Arusha, Tanzania, Dec 03: Burundi's government and one of two main rebel forces signed a ceasefire early today to try to end a nine-year-old civil war, and African leaders told the other group to stop fighting as well or face sanctions.
''We are on the verge of some pretty robust sanctions that will stop them from fighting,'' Ugandan President Yoweri Museveni, who chairs a peace process for tiny Burundi, said after the ceasefire was sealed at an African summit.
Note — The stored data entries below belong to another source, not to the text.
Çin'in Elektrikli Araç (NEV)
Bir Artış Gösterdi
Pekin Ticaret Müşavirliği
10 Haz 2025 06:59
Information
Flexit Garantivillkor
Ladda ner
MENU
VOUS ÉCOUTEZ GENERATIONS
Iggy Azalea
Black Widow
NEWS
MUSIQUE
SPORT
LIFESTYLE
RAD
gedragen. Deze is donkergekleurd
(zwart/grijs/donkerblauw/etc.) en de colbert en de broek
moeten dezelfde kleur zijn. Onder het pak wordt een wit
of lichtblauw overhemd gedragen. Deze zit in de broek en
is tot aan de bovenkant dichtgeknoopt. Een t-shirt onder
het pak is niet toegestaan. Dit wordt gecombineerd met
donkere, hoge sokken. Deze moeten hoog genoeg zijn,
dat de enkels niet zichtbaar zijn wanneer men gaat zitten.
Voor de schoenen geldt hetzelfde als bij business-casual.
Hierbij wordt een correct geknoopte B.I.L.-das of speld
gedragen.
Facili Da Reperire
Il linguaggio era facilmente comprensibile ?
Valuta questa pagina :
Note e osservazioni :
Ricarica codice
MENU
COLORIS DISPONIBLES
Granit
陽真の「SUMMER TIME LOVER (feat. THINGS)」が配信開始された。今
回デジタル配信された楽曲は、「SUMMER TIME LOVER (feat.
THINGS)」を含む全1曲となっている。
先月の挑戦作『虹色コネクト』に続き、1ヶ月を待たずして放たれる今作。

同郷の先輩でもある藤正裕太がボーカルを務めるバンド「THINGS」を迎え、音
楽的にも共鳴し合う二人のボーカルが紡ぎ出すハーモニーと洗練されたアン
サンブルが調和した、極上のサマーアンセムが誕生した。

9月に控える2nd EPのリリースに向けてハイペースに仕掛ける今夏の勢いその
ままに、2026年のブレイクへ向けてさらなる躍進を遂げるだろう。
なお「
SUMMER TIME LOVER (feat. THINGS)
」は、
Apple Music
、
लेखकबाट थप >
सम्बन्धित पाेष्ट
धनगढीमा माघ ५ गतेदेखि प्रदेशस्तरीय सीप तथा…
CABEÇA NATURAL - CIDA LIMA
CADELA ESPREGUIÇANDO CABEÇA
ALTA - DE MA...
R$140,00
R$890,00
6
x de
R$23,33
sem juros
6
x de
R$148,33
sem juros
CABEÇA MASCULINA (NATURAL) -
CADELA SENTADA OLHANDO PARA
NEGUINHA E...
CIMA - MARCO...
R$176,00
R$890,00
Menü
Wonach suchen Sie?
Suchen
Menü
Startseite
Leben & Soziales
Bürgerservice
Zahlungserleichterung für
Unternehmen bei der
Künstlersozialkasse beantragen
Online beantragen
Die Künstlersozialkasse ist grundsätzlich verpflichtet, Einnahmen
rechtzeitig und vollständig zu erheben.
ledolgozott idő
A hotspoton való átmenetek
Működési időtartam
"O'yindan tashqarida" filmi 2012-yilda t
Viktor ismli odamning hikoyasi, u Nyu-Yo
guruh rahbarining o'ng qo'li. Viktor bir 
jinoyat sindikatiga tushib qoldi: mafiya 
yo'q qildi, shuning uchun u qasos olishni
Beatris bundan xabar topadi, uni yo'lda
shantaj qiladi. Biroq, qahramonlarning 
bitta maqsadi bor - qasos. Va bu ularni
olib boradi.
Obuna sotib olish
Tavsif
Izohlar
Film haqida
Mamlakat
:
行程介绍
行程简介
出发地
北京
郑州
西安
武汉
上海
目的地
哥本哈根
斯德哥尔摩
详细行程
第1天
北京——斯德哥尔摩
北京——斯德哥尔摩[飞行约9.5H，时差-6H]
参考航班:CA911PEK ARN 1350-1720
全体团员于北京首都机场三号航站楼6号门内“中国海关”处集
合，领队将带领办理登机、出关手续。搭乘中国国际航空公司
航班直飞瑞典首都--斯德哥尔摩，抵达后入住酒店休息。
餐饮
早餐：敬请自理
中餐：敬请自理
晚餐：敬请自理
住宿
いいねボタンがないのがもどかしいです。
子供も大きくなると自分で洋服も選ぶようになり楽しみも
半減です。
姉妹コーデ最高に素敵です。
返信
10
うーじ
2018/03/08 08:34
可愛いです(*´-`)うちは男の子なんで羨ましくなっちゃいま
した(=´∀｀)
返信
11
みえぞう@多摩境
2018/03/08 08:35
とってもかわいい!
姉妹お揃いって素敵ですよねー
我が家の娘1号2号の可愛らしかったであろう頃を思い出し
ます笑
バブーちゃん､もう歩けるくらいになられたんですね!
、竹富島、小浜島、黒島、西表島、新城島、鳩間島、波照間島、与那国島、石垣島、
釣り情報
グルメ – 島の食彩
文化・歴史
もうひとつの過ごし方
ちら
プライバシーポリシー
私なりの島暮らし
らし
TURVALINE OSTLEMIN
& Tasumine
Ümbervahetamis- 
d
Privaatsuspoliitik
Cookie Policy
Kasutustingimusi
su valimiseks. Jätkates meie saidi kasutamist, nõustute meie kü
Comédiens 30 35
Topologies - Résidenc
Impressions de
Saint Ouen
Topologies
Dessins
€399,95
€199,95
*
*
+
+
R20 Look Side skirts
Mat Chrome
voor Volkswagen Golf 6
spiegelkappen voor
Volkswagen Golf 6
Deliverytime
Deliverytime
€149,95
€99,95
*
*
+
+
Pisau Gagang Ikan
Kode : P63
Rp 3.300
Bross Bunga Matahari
Meeting in the northern Tanzanian town of Arusha, President Pierre Buyoya of Burundi's interim government shook hands with Pierre Nkuruzinza, leader of the rebel Forces for the Defence of Democracy (fdd), after they signed the accord at a ceremony.

A summit statement said that the FDD would become a political party, adding that the FDD would also take part in ''power-sharing arrangements of the transitional government'' after discussions between the government and FDD about how this could be done.

The ceasefire was signed after months of haggling over the terms of a truce to end a conflict that has claimed 300,000 lives in the small central African country.

Burundi's civil war has pitted rebels from the ethnic Hutu majority against the Tutsi-led army.
A Burundi government sharing power between Hutus and Tutsis was inaugurated last year aiming to steer the country towards reconciliation and democracy.

But until this latest summit in Arusha the government had not managed to sign a ceasefire with either the FDD or the other main rebel group, the Palipehutu-FNL.

''The signing is a victory for all of us. It did not come easily,'' Zuma said. ''The principle of give and take was evident and we were able to produce an African solution.''

The FNL was not invited to the summit because it refused to meet Buyoya for earlier talks in the Tanzanian commercial centre of Dar Es Salaam. Zuma said that the group had set down too many conditions for participation.